In February, Capt. John Darmanin said his unit was “woefully short” of personnel. And, again at the last commission meeting earlier this month, Darmanin delivered an emotional plea to the commission for a supervisor’s position he said the department has not filled.
“I can only do so much,” Darmanin said. “I work a lot of hours on my own time because that’s the only way to get it done. We need help.”
Wong, an assistant deputy chief, stepped down June 5 after this year’s series of fatal fires prompted criticism over how the fire marshal’s office had documented safety problems in the city’s apartment buildings.
In the wake of the fatal 22nd and Mission fire in January, Wong acknowledged her staff did not properly document inspections for the building that went up in flames. That structure did not have sprinklers on its top two floors, two of its exits were blocked and the apartment’s smoke alarms did not operate correctly.

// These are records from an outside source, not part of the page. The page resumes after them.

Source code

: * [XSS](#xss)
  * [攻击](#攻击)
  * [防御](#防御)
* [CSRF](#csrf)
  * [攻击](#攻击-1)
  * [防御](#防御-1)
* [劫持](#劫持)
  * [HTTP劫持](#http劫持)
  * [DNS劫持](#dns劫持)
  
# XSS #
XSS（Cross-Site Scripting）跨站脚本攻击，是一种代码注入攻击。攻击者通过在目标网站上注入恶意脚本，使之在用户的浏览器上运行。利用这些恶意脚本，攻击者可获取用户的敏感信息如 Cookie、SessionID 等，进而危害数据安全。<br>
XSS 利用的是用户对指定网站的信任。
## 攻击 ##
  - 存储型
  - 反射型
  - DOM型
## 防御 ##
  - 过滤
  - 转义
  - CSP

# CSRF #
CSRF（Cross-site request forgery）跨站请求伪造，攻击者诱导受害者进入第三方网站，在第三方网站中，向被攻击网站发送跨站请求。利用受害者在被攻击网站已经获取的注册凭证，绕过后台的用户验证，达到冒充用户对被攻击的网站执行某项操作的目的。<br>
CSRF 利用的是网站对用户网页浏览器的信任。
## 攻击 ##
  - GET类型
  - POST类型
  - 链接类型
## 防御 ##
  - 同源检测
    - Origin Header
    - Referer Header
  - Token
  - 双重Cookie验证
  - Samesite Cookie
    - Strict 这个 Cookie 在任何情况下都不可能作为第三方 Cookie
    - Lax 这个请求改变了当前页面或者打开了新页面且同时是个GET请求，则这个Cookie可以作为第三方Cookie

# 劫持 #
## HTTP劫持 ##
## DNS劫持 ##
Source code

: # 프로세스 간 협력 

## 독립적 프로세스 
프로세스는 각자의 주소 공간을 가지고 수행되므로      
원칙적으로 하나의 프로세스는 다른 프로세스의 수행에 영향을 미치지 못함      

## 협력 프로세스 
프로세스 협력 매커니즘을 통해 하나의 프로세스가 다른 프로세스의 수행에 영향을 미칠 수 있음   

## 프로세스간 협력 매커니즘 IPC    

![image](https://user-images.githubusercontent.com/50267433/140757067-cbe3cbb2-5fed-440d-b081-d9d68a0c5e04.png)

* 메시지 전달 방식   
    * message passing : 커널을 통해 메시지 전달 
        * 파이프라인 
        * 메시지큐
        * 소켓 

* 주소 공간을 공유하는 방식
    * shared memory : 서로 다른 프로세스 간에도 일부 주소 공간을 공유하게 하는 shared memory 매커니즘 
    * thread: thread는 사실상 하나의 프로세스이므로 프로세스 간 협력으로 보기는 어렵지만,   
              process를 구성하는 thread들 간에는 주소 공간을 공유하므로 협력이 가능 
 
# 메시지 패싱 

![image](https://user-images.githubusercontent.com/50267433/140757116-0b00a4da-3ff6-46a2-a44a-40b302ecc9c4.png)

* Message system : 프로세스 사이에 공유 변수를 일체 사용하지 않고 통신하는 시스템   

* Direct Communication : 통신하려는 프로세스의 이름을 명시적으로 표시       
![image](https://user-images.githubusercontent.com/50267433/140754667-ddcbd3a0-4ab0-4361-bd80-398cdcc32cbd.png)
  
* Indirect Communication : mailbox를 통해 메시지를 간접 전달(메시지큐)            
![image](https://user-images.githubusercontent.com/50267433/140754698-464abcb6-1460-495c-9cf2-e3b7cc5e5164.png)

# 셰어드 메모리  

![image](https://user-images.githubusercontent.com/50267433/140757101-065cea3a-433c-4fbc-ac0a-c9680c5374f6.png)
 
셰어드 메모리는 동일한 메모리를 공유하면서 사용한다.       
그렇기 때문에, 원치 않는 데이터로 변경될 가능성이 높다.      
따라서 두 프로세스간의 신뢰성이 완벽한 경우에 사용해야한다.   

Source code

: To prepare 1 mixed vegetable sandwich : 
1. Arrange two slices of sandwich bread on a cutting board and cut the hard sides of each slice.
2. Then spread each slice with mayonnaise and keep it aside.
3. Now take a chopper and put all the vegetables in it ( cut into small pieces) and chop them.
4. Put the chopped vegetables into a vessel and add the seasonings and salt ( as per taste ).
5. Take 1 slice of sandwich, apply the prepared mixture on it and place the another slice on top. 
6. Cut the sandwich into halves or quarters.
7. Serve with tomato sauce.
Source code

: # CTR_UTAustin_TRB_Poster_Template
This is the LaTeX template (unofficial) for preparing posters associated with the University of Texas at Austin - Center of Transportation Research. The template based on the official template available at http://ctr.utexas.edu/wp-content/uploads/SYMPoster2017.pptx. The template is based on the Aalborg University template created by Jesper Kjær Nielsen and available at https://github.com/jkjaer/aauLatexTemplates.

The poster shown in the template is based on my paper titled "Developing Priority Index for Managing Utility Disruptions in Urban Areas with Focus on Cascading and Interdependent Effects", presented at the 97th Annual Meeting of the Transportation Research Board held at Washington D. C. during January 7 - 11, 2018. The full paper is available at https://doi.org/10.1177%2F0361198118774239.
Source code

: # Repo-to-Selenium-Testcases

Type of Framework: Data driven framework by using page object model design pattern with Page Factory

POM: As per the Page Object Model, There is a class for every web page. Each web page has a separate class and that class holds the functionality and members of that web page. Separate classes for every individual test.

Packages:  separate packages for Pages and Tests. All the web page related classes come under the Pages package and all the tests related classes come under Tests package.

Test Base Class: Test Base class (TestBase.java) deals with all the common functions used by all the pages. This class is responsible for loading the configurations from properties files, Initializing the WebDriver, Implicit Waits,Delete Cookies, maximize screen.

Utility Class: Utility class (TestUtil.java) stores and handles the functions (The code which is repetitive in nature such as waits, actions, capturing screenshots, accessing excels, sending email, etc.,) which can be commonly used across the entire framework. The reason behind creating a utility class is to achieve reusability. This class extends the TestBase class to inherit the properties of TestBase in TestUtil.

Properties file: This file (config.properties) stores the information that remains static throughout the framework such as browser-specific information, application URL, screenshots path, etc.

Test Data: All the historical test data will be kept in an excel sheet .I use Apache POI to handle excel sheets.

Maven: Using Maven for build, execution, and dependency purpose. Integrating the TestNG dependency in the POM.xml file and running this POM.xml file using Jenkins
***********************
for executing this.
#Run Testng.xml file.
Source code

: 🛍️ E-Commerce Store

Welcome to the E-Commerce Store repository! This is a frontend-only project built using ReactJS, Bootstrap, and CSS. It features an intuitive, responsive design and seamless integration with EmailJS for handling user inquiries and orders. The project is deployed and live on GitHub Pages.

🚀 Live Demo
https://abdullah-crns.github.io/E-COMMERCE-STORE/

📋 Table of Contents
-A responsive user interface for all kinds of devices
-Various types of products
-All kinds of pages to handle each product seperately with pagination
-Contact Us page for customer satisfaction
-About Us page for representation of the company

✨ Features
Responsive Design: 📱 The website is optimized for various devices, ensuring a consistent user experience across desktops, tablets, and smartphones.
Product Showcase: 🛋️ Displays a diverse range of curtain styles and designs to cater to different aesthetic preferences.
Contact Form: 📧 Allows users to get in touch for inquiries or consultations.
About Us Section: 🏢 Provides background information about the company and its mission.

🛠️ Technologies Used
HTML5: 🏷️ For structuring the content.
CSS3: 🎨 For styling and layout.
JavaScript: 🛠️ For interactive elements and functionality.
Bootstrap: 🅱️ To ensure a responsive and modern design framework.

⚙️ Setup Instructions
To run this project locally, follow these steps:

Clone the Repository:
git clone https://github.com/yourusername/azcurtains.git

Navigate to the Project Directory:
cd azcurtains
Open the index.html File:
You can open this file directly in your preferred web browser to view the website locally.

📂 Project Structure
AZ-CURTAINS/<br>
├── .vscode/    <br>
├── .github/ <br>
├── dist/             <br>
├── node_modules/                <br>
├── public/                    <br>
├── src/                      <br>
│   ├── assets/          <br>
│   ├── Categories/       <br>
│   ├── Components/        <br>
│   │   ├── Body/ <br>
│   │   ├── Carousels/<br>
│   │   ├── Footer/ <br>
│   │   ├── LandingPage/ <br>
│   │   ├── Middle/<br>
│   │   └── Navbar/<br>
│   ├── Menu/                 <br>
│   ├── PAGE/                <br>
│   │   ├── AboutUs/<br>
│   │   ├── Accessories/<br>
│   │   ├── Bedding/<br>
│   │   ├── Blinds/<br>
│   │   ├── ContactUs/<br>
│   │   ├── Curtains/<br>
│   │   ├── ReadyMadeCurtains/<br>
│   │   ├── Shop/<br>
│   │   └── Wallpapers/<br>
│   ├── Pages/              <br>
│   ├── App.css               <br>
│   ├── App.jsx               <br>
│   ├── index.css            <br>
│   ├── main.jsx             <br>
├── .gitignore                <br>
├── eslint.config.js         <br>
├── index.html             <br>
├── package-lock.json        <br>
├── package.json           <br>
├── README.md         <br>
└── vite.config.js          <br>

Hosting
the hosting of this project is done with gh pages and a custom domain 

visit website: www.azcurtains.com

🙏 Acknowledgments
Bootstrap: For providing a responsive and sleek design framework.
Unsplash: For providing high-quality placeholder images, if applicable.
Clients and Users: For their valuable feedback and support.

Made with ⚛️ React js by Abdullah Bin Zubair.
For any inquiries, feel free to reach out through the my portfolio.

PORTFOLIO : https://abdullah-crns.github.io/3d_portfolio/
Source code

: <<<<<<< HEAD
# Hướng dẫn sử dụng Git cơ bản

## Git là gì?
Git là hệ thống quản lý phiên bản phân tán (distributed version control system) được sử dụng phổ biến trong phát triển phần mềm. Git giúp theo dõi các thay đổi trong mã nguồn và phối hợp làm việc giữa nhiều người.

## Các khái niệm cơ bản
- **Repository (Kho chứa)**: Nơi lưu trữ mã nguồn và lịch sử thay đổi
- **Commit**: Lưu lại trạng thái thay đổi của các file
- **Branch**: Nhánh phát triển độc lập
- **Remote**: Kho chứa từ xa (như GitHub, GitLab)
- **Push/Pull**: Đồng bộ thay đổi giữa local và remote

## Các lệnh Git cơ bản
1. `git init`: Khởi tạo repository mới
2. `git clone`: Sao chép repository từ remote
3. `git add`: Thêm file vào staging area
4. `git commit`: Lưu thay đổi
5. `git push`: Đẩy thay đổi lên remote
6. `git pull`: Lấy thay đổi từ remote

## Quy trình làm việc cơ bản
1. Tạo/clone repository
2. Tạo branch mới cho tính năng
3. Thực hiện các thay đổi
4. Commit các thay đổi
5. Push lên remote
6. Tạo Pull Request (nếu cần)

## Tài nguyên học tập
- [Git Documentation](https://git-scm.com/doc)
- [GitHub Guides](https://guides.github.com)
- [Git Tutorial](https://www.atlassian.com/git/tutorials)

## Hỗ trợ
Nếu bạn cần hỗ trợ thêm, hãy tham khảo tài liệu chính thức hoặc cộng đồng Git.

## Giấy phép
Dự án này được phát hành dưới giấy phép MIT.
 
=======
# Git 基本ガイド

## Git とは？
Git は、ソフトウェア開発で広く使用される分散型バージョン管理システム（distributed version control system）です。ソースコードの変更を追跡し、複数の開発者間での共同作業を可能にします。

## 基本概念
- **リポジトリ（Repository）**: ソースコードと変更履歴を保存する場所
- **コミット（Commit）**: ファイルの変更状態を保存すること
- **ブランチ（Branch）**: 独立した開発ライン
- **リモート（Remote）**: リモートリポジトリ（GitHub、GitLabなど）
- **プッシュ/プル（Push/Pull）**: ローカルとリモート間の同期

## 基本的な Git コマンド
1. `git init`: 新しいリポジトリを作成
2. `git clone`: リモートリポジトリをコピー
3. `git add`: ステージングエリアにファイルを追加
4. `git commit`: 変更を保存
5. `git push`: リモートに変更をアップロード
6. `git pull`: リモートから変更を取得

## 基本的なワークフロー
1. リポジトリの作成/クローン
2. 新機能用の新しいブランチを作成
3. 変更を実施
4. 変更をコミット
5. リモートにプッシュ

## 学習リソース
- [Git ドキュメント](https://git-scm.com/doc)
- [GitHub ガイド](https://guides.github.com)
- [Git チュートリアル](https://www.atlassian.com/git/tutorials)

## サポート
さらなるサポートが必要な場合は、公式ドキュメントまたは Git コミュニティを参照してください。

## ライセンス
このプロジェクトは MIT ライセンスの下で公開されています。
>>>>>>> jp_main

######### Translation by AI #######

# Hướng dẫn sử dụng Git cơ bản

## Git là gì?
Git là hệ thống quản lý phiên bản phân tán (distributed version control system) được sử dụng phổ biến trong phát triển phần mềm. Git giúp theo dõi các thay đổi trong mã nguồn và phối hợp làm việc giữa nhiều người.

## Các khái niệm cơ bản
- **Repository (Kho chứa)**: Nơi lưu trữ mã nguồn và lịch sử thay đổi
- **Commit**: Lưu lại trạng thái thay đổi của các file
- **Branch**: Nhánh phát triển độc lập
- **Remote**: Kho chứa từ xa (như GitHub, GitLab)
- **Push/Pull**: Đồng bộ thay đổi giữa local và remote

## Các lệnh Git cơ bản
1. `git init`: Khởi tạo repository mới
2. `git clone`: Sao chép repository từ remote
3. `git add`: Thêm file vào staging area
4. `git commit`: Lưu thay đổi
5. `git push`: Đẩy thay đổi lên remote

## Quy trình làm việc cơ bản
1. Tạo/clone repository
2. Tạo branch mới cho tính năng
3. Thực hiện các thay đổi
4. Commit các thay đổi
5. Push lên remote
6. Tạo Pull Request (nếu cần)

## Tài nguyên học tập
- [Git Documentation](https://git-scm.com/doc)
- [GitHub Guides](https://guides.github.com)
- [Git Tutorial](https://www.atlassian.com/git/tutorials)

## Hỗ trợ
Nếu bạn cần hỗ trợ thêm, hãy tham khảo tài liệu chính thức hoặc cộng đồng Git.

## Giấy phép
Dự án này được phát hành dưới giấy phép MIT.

“The recent fires definitely put some pressure on me,” Wong said in an interview. That pressure, her belief that her division did not have enough inspectors and investigators, and her own personal medical issues prompted her to retire earlier than planned.
“The next fire marshal maybe can have the staffing they need, can build the staffing they need, to run the division as I feel it should be run,” Wong said.
Wong’s two-year tenure as the city’s top fire inspections and investigations official came as the department scrambled to keep up with the city’s boom in construction. The potential dangers from the increase in construction came to light after a massive fire in Mission Bay in March 2014 and another blaze that injured eight workers at the old Renoir Hotel the following September.
With Wong as fire marshal the Fire Department penalized construction companies associated with both fires. San Francisco’s development explosion also had Wong pushing for the city to hire more fire inspectors.
Wong’s retirement ends a career at SFFD that began in 1997. She started as a firefighter emergency medical technician and moved to the Bureau of Fire Prevention in 2002, gradually moving her way up.
The search for a new permanent fire marshal to replace Wong is in full swing. The department is reviewing 16 applications for the position, and Chief Joanne Hayes White hopes to announce the winning candidate soon, the chief said at a Fire Commission meeting on May 28.